- have you tested it? (before you post a answer)
What can I find out by testing?
Does it patch cleanly against beta4? I believe you without trying it.
Does it work? You say it does, I did not try it, so I believe you.
So, you have a good working patch against 1.2 beta 4.
- if not, can you explain me better your fundaments? (patch i have changed VERSION and REVISION, patch i shared doesn't)
So you have a modified beta4, and hacked the protection mechanisms to fake it as beta4. Ok.
In a MP game, you now get two things:
- You get an unfair advantage compared to others.
- If you hit a desync, we are the people that get the report at our doorstep, and have to look for days only to come up with nothing, because you are using other software than we think.
The other thing you may want with a patch is inclusion in the OpenTTD program.
However trunk is not the same as beta4, so it cannot be applied.
(Yes I am aware that there is a non-zero chance that it works, but you're talking 1 in 1000 or so, and I am not prepared to download a patch, create a copy of the repository, apply the patch, try to compile, and mess around with improvements with about 0.1% chance of succes. I have better things to do with those hours.)
- better, can you explain any answer without testing it?
I just did, didn't I?
In fact, I don't even have source code of any released version at my machine in a state where I can work in it. I only use trunk. There are two simple reasons for it. One is that we make many many releases, so I'd have to keep lots and lots of source code around just in case. Second, if I'd download the sources, setup a working environment around it, apply your patch, compile, try it, it works. Then what?
The only thing I can do then is report "it works". Well, you did that already.
Moving it into trunk does not work in general (see above). My conclusion is therefore it is a futile exercise in the first place.
- if you're so worried with patched versions (network compatibilities), why those still appears in MP list?
Because 'network compability' is not something you can detect without actual playing, and getting a desync. If you get one, you know it is not compatible. If you don't get one, either you are compatible, or you did not test good enough. There is no way of being sure the software is fully network compatible at all times. Heck, we had desyncs between servers and clients where all programs were known to be an official version. These bugs can linger for several years before being triggered, just because the specific condition is so rare, it almost never happens.

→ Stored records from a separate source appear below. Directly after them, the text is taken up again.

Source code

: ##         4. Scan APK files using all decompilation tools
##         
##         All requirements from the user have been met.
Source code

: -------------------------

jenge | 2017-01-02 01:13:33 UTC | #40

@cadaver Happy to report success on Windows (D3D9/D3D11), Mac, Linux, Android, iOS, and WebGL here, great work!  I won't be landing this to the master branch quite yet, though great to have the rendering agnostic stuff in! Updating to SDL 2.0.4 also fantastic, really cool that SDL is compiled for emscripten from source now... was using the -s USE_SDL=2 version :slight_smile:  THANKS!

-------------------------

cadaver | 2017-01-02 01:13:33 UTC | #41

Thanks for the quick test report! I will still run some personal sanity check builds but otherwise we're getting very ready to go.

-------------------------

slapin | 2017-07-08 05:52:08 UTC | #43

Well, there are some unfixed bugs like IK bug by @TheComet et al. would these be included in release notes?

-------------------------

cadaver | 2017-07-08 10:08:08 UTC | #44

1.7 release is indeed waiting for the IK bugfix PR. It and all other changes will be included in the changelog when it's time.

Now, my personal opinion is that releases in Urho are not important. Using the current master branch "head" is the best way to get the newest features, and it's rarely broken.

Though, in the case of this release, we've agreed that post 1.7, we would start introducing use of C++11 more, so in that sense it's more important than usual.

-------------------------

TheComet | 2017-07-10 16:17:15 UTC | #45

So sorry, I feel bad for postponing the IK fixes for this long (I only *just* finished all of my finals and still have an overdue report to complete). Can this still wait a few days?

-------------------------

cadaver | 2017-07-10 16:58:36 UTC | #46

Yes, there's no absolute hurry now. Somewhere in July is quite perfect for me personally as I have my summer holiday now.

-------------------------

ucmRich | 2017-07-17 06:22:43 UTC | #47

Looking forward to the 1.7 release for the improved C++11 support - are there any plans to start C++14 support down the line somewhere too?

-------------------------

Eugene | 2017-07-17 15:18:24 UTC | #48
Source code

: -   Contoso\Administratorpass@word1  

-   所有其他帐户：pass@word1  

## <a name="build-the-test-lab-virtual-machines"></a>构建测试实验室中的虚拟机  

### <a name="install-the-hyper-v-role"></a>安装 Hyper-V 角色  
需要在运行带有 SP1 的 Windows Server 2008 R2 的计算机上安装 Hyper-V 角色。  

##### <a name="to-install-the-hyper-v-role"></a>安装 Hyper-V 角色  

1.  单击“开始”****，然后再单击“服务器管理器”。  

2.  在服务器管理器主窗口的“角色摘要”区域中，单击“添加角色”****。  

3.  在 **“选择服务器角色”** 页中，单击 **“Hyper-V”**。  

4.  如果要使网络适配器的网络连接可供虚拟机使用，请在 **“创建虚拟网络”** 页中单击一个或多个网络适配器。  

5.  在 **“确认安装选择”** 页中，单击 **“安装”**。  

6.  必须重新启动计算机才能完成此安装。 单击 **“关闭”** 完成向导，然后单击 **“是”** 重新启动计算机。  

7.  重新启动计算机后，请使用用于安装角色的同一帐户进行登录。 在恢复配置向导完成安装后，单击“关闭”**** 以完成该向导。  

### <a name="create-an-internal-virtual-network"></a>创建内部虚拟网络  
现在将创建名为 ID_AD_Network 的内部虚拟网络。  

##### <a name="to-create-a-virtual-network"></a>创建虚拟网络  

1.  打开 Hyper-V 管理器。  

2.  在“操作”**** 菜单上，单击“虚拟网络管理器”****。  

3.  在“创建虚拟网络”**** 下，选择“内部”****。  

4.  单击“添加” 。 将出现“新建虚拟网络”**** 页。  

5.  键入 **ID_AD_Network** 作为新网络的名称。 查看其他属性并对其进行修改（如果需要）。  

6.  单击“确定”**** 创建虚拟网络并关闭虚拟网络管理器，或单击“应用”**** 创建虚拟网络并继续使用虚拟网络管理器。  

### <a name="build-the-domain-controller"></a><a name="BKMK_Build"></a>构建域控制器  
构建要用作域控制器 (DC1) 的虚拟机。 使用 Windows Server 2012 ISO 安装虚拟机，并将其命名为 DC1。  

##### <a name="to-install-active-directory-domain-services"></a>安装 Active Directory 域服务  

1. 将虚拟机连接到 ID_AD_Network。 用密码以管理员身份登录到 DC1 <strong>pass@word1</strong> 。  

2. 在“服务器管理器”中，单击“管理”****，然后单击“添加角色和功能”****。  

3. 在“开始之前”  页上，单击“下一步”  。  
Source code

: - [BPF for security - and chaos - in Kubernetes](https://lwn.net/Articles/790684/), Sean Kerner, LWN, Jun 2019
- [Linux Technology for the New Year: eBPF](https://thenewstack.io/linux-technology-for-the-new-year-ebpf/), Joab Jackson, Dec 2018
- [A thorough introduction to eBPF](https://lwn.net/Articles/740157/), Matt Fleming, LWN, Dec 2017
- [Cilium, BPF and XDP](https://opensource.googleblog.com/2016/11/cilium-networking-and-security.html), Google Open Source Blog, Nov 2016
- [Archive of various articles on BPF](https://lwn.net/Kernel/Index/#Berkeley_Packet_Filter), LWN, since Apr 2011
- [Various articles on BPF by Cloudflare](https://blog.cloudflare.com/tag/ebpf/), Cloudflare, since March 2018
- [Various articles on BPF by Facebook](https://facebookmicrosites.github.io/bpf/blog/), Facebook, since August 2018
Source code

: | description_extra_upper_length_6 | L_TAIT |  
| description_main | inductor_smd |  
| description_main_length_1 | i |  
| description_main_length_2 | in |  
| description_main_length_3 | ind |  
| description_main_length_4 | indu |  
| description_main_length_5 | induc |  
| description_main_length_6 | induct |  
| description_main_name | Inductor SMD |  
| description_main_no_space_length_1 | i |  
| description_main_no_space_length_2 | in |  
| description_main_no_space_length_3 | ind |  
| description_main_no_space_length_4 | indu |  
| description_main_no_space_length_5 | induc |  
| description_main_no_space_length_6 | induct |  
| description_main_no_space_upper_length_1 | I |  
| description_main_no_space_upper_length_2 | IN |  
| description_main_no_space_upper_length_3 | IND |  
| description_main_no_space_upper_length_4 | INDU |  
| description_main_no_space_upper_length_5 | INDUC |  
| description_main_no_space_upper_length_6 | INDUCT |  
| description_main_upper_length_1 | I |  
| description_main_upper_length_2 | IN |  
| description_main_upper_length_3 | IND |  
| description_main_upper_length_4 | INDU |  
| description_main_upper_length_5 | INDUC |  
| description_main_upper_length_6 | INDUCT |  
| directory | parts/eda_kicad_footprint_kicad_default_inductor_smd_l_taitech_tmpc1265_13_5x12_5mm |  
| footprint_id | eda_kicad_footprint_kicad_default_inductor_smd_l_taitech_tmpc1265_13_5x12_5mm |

In other words, "I tested and it worked" is just reducing the chance, not eliminating existence.
(And thank you for proving my point about network compability being too complicated to understand for many people.)
- and the last question, any bug found, can you post it at this thread, right?!
How does a player or do we know the bug was due to your software changes?
If you fake to be an official version, there is no way to decide the software was actual a different version.
Such bugs just get filed un 'beta4', and we waste hours finding out how the problem may have happened in the official version. If we are very
lucky, the crash log gives weird line numbers, and we can see it was actually a faked version, but which patch was added then? It could be any of the patches floating around, including non-published ones.
PS3: "I'm not big enough to start a war but powerfull enough to fight on it" <<-- quote
I don't fight wars, it's just a waste of energy and time. Writing this post cost me one hour, time I could have spend more usefully.
I am however willing to explain why I think like I do, and am willing to accept good arguments against it.